So it turns out that celebrity biographies are much the same the world over. Which does not, sadly, explain my obsession with reading them -- even the fluffy ones. The Madhubala biography I was able to get through the Amazon Marketplace (Masti and Magic) is little more than a photo album. Of, admittedly, very lovely photos. The Kishore Kumar (Method and Madness) bio is similar, although it does have more text. (Neither book, by the way, offers much if any insight into their relationship and marriage). There's a longer and potentially more substantial Madhubala biography out there, but it looks like I'm going to have to order it through Interlibrary Loan.
On the one hand, there's the celebrity puff-piece and fan keepsake. On the other, the hilariously self-aggrandizing autobiography. Sorry, Dev Saab: I enjoyed Guide a whole lot, and am really looking forward to Jewel Thief, but nothing in your memoir Romancing With Life is going to dispel that misconception of narcissism that you talk about in the book. Then again, why should it? Your career was built on your handsomeness, so I'd imagine narcissism develops as a survival strategy to keep it going. I'm in no position to judge.
I will, however, chuckle at the world in which raindrops "rolled down the glass like so many naked female forms, writhing their bodies in a quivering dance..." (p. 24).

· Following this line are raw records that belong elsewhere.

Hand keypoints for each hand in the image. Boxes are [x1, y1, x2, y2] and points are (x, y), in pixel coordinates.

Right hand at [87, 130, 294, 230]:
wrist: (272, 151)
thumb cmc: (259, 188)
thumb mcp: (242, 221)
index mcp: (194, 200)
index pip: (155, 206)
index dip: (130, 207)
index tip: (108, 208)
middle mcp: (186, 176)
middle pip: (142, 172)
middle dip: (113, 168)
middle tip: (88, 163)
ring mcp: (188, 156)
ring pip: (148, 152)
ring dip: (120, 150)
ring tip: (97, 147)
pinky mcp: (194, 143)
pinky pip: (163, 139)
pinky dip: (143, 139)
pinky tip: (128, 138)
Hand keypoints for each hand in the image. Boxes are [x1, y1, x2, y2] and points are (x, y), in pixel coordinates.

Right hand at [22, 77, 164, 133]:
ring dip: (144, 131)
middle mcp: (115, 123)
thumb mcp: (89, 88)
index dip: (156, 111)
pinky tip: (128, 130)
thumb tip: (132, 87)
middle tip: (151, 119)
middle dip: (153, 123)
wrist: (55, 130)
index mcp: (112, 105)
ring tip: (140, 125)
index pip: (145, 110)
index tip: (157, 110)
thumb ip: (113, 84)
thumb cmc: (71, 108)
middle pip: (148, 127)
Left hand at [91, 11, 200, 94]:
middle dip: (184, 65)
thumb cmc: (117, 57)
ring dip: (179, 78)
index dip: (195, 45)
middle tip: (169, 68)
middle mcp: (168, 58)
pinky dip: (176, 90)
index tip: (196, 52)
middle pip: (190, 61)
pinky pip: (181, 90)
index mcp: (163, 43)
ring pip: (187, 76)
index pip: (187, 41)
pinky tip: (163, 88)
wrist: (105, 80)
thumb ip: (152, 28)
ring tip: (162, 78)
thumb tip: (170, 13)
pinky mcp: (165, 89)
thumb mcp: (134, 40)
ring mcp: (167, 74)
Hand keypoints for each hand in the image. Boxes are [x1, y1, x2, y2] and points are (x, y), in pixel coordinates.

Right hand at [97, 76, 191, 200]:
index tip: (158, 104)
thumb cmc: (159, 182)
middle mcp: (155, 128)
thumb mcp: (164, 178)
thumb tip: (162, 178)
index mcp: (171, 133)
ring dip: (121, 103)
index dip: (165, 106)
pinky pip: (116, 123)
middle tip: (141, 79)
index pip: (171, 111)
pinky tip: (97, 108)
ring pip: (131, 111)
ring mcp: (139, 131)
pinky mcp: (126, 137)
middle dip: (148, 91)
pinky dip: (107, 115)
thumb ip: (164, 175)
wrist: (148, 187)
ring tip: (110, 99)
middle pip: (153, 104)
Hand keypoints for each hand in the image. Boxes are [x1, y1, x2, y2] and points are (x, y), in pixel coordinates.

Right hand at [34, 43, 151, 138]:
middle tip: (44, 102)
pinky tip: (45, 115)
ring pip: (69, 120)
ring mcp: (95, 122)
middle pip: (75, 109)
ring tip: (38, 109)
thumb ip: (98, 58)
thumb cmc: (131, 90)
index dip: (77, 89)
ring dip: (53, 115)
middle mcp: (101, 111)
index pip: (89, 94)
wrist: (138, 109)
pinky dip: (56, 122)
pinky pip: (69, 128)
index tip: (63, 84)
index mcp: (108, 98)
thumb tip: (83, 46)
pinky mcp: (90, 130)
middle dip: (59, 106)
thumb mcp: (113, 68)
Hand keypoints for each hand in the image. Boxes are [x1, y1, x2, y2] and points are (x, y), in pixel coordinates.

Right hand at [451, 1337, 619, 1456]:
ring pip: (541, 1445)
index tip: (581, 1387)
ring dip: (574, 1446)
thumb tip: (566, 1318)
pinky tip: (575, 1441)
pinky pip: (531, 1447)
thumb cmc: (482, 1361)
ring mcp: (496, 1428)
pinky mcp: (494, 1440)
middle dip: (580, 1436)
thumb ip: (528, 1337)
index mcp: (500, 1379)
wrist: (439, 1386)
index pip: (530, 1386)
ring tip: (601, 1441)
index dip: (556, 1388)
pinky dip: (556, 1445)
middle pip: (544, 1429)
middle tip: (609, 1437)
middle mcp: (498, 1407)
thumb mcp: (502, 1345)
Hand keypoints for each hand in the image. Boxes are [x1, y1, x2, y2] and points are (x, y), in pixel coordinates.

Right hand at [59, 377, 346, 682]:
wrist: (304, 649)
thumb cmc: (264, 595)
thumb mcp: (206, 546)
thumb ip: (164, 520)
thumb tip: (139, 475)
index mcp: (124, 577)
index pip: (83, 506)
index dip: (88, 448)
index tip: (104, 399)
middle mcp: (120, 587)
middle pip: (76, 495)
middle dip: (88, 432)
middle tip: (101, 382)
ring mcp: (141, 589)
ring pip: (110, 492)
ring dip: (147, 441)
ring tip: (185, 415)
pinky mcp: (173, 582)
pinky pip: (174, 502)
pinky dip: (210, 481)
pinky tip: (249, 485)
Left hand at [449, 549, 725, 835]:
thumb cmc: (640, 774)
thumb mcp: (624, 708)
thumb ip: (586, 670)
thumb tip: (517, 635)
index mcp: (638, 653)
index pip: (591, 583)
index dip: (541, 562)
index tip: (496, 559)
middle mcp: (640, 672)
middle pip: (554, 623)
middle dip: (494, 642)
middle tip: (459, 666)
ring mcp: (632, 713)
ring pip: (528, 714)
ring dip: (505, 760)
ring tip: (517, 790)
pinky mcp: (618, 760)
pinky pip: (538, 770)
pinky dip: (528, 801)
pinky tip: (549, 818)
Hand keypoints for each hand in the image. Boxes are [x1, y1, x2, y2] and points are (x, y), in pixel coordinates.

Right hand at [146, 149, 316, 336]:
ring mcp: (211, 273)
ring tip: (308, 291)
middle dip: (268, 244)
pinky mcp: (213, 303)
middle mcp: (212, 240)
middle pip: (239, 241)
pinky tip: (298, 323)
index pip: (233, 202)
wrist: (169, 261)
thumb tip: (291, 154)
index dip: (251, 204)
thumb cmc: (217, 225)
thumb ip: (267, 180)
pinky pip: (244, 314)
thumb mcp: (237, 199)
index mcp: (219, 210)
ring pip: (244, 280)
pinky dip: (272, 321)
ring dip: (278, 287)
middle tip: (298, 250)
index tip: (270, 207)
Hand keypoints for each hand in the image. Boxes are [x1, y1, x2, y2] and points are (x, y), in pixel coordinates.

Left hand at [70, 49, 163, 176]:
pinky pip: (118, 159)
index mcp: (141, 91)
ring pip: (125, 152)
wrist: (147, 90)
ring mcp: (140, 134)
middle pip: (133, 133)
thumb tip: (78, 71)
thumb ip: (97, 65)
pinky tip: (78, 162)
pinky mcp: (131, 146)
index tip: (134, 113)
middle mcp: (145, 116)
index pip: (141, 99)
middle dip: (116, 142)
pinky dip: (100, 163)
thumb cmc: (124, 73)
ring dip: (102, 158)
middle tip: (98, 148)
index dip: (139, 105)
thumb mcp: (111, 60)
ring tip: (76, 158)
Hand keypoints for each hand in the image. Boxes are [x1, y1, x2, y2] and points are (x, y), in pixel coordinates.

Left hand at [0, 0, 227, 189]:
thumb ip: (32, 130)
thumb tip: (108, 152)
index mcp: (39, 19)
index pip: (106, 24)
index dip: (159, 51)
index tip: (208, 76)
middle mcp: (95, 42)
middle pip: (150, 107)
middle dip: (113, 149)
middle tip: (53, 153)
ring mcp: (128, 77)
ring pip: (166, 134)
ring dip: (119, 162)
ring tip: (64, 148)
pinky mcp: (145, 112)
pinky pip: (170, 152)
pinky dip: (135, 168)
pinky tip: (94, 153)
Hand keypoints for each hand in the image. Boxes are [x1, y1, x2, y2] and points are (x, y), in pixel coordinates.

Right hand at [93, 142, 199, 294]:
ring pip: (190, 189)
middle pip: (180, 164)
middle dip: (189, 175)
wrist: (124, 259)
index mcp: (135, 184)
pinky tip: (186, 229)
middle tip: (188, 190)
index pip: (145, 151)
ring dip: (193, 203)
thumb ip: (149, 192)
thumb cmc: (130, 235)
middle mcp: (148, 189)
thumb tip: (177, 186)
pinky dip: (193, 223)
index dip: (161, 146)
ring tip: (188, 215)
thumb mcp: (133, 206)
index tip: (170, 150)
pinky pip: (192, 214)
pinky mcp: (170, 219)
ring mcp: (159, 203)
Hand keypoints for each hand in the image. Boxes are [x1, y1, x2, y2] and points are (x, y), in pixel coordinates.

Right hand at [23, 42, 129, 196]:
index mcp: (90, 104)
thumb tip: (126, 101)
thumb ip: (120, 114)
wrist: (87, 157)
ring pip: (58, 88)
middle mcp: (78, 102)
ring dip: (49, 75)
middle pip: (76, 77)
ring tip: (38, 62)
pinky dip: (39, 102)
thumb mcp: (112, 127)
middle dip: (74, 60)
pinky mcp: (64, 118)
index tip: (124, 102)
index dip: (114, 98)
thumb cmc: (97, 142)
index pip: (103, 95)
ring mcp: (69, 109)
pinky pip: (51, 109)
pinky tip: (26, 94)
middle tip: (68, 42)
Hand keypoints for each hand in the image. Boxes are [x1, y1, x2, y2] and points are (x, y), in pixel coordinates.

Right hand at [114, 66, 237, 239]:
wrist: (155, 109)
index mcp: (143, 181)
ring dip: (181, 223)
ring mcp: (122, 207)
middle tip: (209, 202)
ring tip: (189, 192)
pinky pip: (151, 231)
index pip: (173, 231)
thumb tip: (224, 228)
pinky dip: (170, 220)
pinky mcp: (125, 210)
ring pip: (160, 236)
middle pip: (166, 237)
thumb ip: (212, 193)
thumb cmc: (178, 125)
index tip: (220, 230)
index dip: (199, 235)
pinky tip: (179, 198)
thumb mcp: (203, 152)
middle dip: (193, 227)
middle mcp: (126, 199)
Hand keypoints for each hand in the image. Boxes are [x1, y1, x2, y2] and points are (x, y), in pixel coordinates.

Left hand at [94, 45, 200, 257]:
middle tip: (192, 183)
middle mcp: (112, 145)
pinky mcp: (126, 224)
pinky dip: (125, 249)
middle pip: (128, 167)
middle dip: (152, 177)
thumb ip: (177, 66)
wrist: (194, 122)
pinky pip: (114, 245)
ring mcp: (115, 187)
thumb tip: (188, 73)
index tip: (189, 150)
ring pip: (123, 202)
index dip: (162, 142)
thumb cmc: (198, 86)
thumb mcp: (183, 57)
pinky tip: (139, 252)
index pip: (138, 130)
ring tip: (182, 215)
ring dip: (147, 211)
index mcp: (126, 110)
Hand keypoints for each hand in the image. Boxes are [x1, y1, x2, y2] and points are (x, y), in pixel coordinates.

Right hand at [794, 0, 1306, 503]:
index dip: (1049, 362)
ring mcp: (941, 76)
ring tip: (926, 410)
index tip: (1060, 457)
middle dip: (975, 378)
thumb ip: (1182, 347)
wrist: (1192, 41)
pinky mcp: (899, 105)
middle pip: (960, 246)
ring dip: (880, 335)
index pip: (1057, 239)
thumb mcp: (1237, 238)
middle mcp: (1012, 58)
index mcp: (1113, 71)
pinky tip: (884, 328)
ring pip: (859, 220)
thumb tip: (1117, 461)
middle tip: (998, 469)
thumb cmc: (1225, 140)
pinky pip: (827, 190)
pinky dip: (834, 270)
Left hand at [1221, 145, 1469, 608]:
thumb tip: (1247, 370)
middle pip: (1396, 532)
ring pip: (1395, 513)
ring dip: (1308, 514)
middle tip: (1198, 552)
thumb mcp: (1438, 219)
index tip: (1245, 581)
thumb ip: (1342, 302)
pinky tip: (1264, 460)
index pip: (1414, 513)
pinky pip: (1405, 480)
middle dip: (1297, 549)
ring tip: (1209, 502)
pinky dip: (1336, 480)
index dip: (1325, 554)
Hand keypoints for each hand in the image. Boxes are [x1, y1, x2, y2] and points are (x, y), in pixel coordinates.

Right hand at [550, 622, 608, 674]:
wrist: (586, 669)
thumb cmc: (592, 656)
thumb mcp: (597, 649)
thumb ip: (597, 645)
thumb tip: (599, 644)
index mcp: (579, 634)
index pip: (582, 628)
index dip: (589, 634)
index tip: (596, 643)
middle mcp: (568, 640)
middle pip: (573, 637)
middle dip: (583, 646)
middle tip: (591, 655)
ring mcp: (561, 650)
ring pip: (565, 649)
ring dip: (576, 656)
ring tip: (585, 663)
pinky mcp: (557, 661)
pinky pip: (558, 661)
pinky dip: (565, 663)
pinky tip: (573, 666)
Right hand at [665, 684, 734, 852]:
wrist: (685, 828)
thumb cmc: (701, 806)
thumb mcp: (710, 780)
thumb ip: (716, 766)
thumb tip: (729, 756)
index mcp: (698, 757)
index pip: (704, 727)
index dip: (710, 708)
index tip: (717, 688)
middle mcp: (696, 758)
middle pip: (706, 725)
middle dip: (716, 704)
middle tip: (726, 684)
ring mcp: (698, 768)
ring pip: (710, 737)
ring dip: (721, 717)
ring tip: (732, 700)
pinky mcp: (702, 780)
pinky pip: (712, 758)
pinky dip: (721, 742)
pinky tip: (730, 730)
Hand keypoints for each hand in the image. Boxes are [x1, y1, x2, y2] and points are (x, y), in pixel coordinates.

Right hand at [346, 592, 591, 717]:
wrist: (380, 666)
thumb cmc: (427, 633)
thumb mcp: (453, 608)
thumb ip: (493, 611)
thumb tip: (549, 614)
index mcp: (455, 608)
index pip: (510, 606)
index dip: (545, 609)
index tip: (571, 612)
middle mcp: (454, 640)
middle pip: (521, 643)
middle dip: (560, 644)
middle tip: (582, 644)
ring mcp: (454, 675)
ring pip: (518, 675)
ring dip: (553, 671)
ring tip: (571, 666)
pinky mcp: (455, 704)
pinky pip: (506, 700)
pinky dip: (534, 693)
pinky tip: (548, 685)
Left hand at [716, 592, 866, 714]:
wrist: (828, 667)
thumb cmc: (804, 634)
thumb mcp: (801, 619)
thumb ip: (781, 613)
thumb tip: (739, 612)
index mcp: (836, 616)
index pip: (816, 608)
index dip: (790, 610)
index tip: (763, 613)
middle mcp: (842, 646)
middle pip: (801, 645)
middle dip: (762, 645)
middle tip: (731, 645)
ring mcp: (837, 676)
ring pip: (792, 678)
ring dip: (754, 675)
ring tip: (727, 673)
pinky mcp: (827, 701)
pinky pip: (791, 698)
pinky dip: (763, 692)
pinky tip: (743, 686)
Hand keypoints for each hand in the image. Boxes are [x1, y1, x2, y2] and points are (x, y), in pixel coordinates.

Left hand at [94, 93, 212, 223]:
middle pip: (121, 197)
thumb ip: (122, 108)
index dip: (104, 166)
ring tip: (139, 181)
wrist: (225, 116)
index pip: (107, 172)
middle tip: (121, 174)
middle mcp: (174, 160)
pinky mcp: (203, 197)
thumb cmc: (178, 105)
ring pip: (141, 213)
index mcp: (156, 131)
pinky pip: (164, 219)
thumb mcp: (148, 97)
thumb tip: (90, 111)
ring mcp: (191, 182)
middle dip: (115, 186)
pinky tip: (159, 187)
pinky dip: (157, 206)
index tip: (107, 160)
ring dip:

While Amitabh: The Making of a Superstar is also a good read, my favorite so far has been the misleadingly titled Helen: The Life and Times of an H-Bomb, which is mainly an analysis of her films and dances, with only as much "life and times" needed to accomplish that. Along the way I learned quite a bit about Helen, and acquired a long list of new films to track down on YouTube, if not on DVD.
I've got one more coming in the mail right now, which I discovered through sheer fluke. I was browsing through booksellers with copies of a Dilip Kumar biography, when I noticed that the cover image didn't match the book description. The cover image (which has, sadly, since been fixed) was of a different book by the same author, called ...and Pran: A Biography.
I am, as always, hoping for maximum awesomeness.